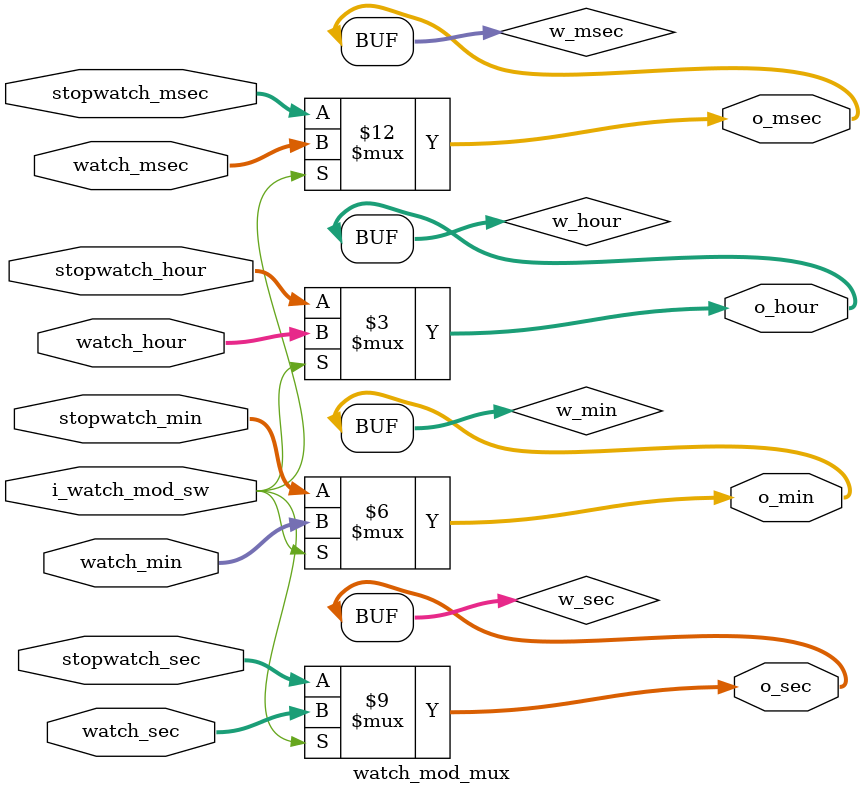
<source format=v>
`timescale 1ns / 1ps
module top_my_watch #(
    parameter COUNT_100HZ = 1_000_000,
    parameter MSEC_MAX = 100,
    parameter SEC_MAX = 60,
    parameter MIN_MAX = 60,
    parameter HOUR_MAX = 24
) (
    input clk,
    input reset,
    input hs_mod_sw,
    input watch_mod_sw,
    input btn_run_stop,
    input btn_clear,
    output [3:0] fnd_comm,
    output [7:0] fnd_font
);
    wire [$clog2(MSEC_MAX)-1:0] stopwatch_msec;
    wire [ $clog2(SEC_MAX)-1:0] stopwatch_sec;
    wire [ $clog2(MIN_MAX)-1:0] stopwatch_min;
    wire [$clog2(HOUR_MAX)-1:0] stopwatch_hour;
    stopwatch #(
        .COUNT_100HZ(COUNT_100HZ),
        .MSEC_MAX(MSEC_MAX),
        .SEC_MAX(SEC_MAX),
        .MIN_MAX(MIN_MAX),
        .HOUR_MAX(HOUR_MAX)
    ) U_Stopwatch (
        .clk(clk),
        .reset(reset),
        .hs_mod_sw(hs_mod_sw),
        .btn_run_stop(btn_run_stop),
        .btn_clear(btn_clear),
        .w_msec(stopwatch_msec),
        .w_sec(stopwatch_sec),
        .w_min(stopwatch_min),
        .w_hour(stopwatch_hour)
    );

    wire [$clog2(MSEC_MAX)-1:0] w_msec;
    wire [ $clog2(SEC_MAX)-1:0] w_sec;
    wire [ $clog2(MIN_MAX)-1:0] w_min;
    wire [$clog2(HOUR_MAX)-1:0] w_hour;
    
    watch_mod_mux #(
        .COUNT_100HZ(COUNT_100HZ),
        .MSEC_MAX(MSEC_MAX),
        .SEC_MAX(SEC_MAX),
        .MIN_MAX(MIN_MAX),
        .HOUR_MAX(HOUR_MAX)
    ) U_W_Mod_Mux (
        .i_watch_mod_sw(watch_mod_sw),
        .stopwatch_msec(stopwatch_msec),
        .stopwatch_sec(stopwatch_sec),
        .stopwatch_min(stopwatch_min),
        .stopwatch_hour(stopwatch_hour),
        .watch_msec(),
        .watch_sec(),
        .watch_min(),
        .watch_hour(),
        .o_msec(w_msec),
        .o_sec(w_sec),
        .o_min(w_min),
        .o_hour(w_hour)
    );

    fnd_controller #(
        .MSEC_MAX(MSEC_MAX),
        .SEC_MAX(SEC_MAX),
        .MIN_MAX(MIN_MAX),
        .HOUR_MAX(HOUR_MAX),
        .COUNT_100HZ(COUNT_100HZ)
    ) U_fnd_cntl (
        .clk(clk),
        .reset(reset),
        .hs_mod_sw(hs_mod_sw),
        .msec(w_msec),
        .sec(w_sec),
        .min(w_min),
        .hour(w_hour),
        .fnd_font(fnd_font),
        .fnd_comm(fnd_comm)
    );

endmodule

module watch_mod_mux #(
    parameter COUNT_100HZ = 1_000_000,
    parameter MSEC_MAX = 100,
    parameter SEC_MAX = 60,
    parameter MIN_MAX = 60,
    parameter HOUR_MAX = 24
) (
    input i_watch_mod_sw,

    input [$clog2(MSEC_MAX)-1:0] stopwatch_msec,
    input [ $clog2(SEC_MAX)-1:0] stopwatch_sec,
    input [ $clog2(MIN_MAX)-1:0] stopwatch_min,
    input [$clog2(HOUR_MAX)-1:0] stopwatch_hour,

    input [$clog2(MSEC_MAX)-1:0] watch_msec,
    input [ $clog2(SEC_MAX)-1:0] watch_sec,
    input [ $clog2(MIN_MAX)-1:0] watch_min,
    input [$clog2(HOUR_MAX)-1:0] watch_hour,

    output [$clog2(MSEC_MAX)-1:0] o_msec,
    output [ $clog2(SEC_MAX)-1:0] o_sec,
    output [ $clog2(MIN_MAX)-1:0] o_min,
    output [$clog2(HOUR_MAX)-1:0] o_hour
);

    reg [$clog2(MSEC_MAX)-1:0] w_msec;
    reg [ $clog2(SEC_MAX)-1:0] w_sec;
    reg [ $clog2(MIN_MAX)-1:0] w_min;
    reg [$clog2(HOUR_MAX)-1:0] w_hour;
    always @(*) begin
        if (i_watch_mod_sw) begin
            w_msec = watch_msec;
            w_sec  = watch_sec;
            w_min  = watch_min;
            w_hour = watch_hour;
        end else begin
            w_msec = stopwatch_msec;
            w_sec  = stopwatch_sec;
            w_min  = stopwatch_min;
            w_hour = stopwatch_hour;
        end
    end

    assign o_msec = w_msec;
    assign o_sec  = w_sec;
    assign o_min  = w_min;
    assign o_hour = w_hour;

endmodule

</source>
########
Restate every line above exactly, omitting images.

<source format=v>
`timescale 1ns / 1ps
module top_my_watch #(
    parameter COUNT_100HZ = 1_000_000,
    parameter MSEC_MAX = 100,
    parameter SEC_MAX = 60,
    parameter MIN_MAX = 60,
    parameter HOUR_MAX = 24
) (
    input clk,
    input reset,
    input hs_mod_sw,
    input watch_mod_sw,
    input btn_run_stop,
    input btn_clear,
    output [3:0] fnd_comm,
    output [7:0] fnd_font
);
    wire [$clog2(MSEC_MAX)-1:0] stopwatch_msec;
    wire [ $clog2(SEC_MAX)-1:0] stopwatch_sec;
    wire [ $clog2(MIN_MAX)-1:0] stopwatch_min;
    wire [$clog2(HOUR_MAX)-1:0] stopwatch_hour;
    stopwatch #(
        .COUNT_100HZ(COUNT_100HZ),
        .MSEC_MAX(MSEC_MAX),
        .SEC_MAX(SEC_MAX),
        .MIN_MAX(MIN_MAX),
        .HOUR_MAX(HOUR_MAX)
    ) U_Stopwatch (
        .clk(clk),
        .reset(reset),
        .hs_mod_sw(hs_mod_sw),
        .btn_run_stop(btn_run_stop),
        .btn_clear(btn_clear),
        .w_msec(stopwatch_msec),
        .w_sec(stopwatch_sec),
        .w_min(stopwatch_min),
        .w_hour(stopwatch_hour)
    );

    wire [$clog2(MSEC_MAX)-1:0] w_msec;
    wire [ $clog2(SEC_MAX)-1:0] w_sec;
    wire [ $clog2(MIN_MAX)-1:0] w_min;
    wire [$clog2(HOUR_MAX)-1:0] w_hour;
    
    watch_mod_mux #(
        .COUNT_100HZ(COUNT_100HZ),
        .MSEC_MAX(MSEC_MAX),
        .SEC_MAX(SEC_MAX),
        .MIN_MAX(MIN_MAX),
        .HOUR_MAX(HOUR_MAX)
    ) U_W_Mod_Mux (
        .i_watch_mod_sw(watch_mod_sw),
        .stopwatch_msec(stopwatch_msec),
        .stopwatch_sec(stopwatch_sec),
        .stopwatch_min(stopwatch_min),
        .stopwatch_hour(stopwatch_hour),
        .watch_msec(),
        .watch_sec(),
        .watch_min(),
        .watch_hour(),
        .o_msec(w_msec),
        .o_sec(w_sec),
        .o_min(w_min),
        .o_hour(w_hour)
    );

    fnd_controller #(
        .MSEC_MAX(MSEC_MAX),
        .SEC_MAX(SEC_MAX),
        .MIN_MAX(MIN_MAX),
        .HOUR_MAX(HOUR_MAX),
        .COUNT_100HZ(COUNT_100HZ)
    ) U_fnd_cntl (
        .clk(clk),
        .reset(reset),
        .hs_mod_sw(hs_mod_sw),
        .msec(w_msec),
        .sec(w_sec),
        .min(w_min),
        .hour(w_hour),
        .fnd_font(fnd_font),
        .fnd_comm(fnd_comm)
    );

endmodule

module watch_mod_mux #(
    parameter COUNT_100HZ = 1_000_000,
    parameter MSEC_MAX = 100,
    parameter SEC_MAX = 60,
    parameter MIN_MAX = 60,
    parameter HOUR_MAX = 24
) (
    input i_watch_mod_sw,

    input [$clog2(MSEC_MAX)-1:0] stopwatch_msec,
    input [ $clog2(SEC_MAX)-1:0] stopwatch_sec,
    input [ $clog2(MIN_MAX)-1:0] stopwatch_min,
    input [$clog2(HOUR_MAX)-1:0] stopwatch_hour,

    input [$clog2(MSEC_MAX)-1:0] watch_msec,
    input [ $clog2(SEC_MAX)-1:0] watch_sec,
    input [ $clog2(MIN_MAX)-1:0] watch_min,
    input [$clog2(HOUR_MAX)-1:0] watch_hour,

    output [$clog2(MSEC_MAX)-1:0] o_msec,
    output [ $clog2(SEC_MAX)-1:0] o_sec,
    output [ $clog2(MIN_MAX)-1:0] o_min,
    output [$clog2(HOUR_MAX)-1:0] o_hour
);

    reg [$clog2(MSEC_MAX)-1:0] w_msec;
    reg [ $clog2(SEC_MAX)-1:0] w_sec;
    reg [ $clog2(MIN_MAX)-1:0] w_min;
    reg [$clog2(HOUR_MAX)-1:0] w_hour;
    always @(*) begin
        if (i_watch_mod_sw) begin
            w_msec = watch_msec;
            w_sec  = watch_sec;
            w_min  = watch_min;
            w_hour = watch_hour;
        end else begin
            w_msec = stopwatch_msec;
            w_sec  = stopwatch_sec;
            w_min  = stopwatch_min;
            w_hour = stopwatch_hour;
        end
    end

    assign o_msec = w_msec;
    assign o_sec  = w_sec;
    assign o_min  = w_min;
    assign o_hour = w_hour;

endmodule

</source>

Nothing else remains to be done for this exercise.